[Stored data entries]
.....
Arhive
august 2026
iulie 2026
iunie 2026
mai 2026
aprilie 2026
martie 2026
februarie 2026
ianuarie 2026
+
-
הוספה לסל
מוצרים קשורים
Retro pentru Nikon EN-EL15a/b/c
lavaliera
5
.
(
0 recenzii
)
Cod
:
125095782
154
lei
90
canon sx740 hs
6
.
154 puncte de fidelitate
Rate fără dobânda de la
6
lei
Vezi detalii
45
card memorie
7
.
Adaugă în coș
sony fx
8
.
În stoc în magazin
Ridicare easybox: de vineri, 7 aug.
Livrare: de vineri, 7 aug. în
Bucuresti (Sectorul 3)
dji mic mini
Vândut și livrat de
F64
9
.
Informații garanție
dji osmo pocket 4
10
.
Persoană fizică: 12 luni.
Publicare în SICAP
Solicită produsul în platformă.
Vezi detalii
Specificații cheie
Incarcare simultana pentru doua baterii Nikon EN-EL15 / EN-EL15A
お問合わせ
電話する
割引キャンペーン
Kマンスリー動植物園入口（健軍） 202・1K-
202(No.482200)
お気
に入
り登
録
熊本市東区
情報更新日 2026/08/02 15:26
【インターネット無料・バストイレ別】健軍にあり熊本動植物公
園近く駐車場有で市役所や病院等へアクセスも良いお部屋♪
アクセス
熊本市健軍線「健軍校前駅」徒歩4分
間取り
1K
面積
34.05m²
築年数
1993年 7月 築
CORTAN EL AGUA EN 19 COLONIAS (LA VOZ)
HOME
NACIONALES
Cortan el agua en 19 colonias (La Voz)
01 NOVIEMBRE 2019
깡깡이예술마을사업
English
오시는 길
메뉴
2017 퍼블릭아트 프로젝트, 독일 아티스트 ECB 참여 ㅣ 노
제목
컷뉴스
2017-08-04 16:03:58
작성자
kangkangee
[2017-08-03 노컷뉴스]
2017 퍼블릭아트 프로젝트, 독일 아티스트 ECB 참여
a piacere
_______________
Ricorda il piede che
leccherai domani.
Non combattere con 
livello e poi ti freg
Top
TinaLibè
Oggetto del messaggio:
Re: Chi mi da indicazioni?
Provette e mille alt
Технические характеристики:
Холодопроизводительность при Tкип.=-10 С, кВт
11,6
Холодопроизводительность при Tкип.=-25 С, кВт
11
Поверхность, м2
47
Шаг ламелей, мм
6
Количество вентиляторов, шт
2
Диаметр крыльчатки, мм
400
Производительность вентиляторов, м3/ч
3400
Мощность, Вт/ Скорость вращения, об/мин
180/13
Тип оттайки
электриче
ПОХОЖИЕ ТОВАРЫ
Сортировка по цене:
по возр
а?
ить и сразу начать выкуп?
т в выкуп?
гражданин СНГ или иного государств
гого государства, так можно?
.....
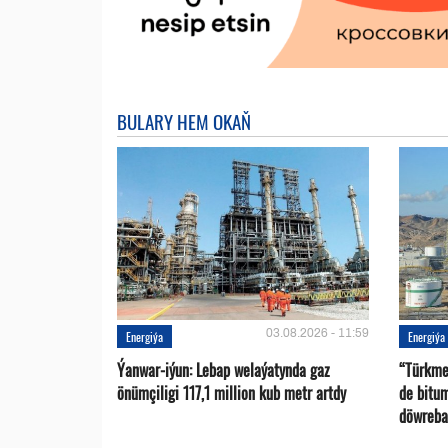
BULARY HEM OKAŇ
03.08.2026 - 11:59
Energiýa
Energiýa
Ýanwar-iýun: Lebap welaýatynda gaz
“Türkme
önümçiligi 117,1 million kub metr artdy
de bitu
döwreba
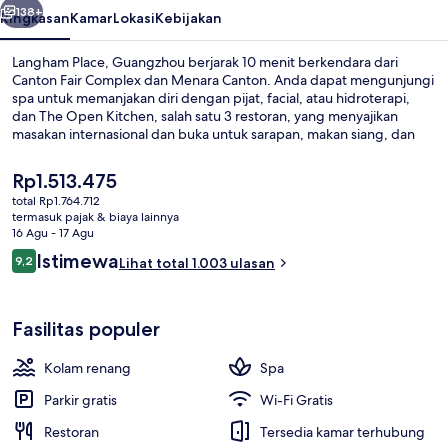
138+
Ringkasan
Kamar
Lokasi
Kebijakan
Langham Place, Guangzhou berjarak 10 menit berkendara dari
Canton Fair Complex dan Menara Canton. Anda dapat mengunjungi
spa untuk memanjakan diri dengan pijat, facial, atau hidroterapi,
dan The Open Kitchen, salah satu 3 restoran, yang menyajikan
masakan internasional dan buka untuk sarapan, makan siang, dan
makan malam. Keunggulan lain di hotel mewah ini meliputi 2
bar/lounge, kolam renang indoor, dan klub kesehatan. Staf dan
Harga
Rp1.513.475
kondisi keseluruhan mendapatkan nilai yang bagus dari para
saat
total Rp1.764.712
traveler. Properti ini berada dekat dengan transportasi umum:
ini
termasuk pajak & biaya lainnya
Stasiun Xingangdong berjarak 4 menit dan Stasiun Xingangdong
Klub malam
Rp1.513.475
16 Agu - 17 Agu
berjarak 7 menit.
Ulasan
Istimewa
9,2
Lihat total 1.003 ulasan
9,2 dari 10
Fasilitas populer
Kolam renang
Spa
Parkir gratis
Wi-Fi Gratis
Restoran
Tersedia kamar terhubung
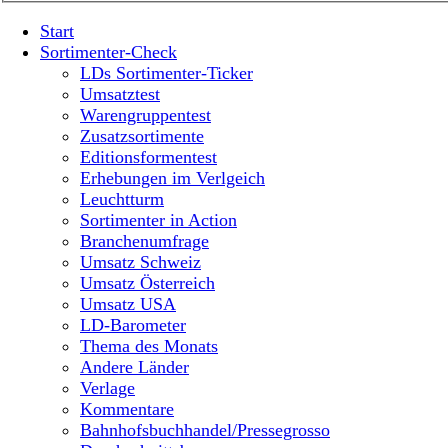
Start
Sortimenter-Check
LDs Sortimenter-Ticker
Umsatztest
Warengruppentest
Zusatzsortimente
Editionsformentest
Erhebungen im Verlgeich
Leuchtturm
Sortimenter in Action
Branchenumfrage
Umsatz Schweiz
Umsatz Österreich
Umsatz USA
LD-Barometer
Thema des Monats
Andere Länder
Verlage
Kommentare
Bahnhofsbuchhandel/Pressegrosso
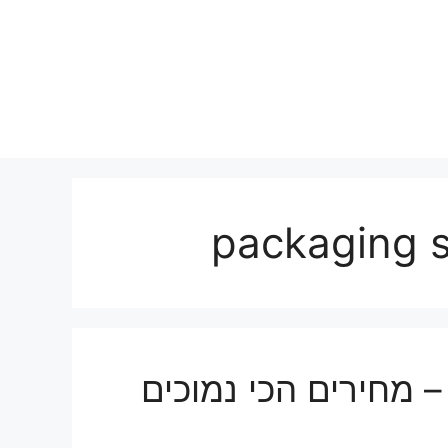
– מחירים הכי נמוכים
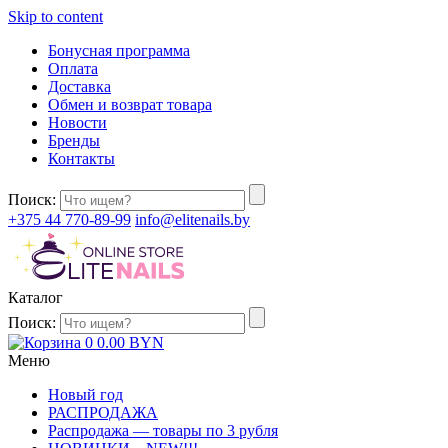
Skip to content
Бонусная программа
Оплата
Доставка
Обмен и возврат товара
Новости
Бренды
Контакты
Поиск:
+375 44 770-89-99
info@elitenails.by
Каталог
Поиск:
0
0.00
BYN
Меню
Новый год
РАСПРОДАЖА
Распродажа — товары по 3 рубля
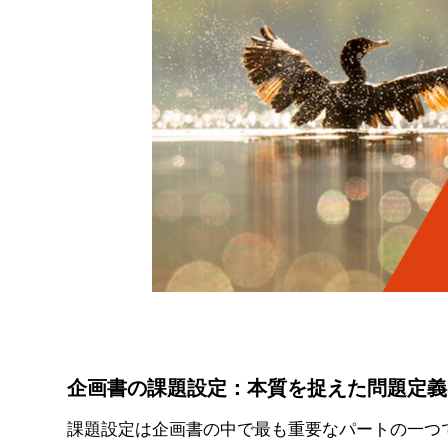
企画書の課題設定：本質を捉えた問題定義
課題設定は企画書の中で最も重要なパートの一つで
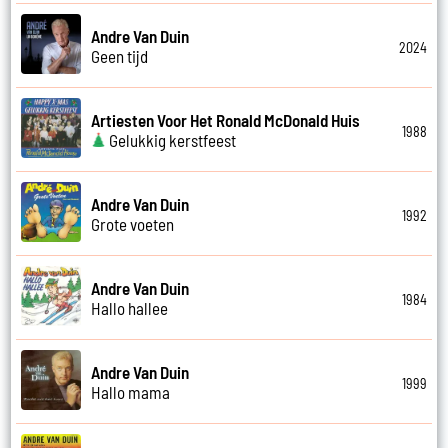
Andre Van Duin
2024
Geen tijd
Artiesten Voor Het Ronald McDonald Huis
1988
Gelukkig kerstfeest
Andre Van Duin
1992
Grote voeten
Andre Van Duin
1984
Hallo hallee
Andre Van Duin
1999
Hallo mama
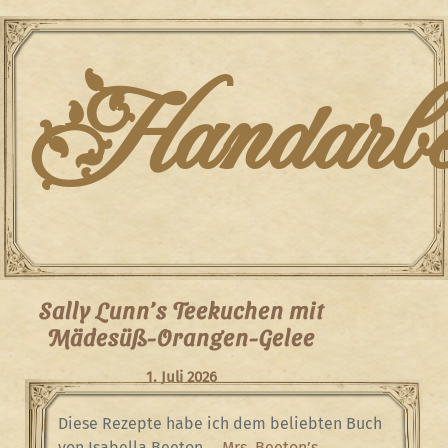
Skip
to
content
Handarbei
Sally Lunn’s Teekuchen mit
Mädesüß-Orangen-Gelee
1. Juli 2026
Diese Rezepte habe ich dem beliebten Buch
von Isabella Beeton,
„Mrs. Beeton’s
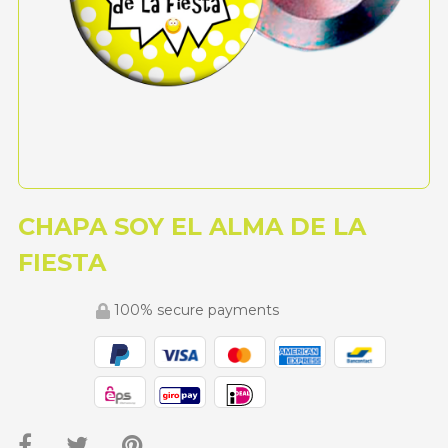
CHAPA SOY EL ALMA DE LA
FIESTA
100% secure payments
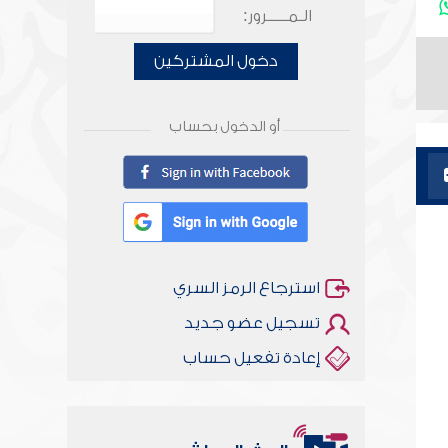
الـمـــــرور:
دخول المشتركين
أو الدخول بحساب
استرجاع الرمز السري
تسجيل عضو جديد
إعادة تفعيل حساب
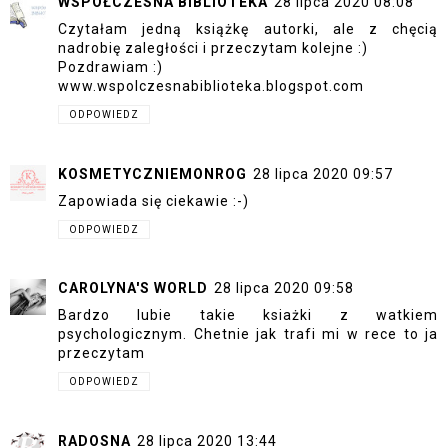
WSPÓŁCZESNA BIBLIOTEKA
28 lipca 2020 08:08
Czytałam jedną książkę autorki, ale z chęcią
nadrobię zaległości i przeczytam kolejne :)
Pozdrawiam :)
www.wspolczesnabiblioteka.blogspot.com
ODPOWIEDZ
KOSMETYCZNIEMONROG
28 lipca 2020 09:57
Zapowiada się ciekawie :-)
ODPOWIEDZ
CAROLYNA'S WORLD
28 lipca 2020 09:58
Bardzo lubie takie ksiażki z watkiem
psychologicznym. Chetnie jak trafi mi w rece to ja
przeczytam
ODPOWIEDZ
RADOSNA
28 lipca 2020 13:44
.....
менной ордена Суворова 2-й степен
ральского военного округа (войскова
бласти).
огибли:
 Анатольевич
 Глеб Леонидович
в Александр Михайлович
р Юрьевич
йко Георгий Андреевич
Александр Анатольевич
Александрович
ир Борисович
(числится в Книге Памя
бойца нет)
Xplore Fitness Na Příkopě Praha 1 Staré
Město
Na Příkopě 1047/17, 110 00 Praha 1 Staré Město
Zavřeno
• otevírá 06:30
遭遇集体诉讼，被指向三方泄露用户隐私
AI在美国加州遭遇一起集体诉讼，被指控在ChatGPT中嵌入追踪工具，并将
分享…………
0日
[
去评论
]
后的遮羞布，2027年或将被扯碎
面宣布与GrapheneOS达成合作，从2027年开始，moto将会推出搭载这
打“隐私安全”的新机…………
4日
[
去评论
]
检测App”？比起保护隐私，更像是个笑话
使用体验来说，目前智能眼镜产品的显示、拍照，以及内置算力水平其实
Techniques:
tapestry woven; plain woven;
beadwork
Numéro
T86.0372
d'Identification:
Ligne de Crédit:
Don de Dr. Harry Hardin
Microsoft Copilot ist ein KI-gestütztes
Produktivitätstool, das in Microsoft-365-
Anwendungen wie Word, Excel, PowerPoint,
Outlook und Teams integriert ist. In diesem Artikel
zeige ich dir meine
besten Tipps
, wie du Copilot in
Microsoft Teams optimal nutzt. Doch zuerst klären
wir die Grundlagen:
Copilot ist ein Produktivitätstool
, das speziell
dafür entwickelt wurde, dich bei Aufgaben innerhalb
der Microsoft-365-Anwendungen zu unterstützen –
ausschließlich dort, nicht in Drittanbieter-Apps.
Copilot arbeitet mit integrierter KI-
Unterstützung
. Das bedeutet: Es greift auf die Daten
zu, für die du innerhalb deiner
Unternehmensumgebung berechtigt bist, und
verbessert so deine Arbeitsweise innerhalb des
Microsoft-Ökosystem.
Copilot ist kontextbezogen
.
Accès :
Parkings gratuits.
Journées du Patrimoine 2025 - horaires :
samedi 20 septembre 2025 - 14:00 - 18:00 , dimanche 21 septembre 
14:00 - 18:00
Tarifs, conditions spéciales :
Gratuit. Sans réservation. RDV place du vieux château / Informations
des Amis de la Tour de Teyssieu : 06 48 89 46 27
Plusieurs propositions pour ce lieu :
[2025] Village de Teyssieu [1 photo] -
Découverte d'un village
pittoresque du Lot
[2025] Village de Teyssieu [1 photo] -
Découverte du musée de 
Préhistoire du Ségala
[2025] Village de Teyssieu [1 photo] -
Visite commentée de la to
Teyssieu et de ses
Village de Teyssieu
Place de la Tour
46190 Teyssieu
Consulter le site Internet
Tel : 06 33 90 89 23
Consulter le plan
.....
DIRECTIONS.
Wherever a line in the data above holds "Анатольевич", copy that line.

EXERCISE RESULT.
 Анатольевич
Александр Анатольевич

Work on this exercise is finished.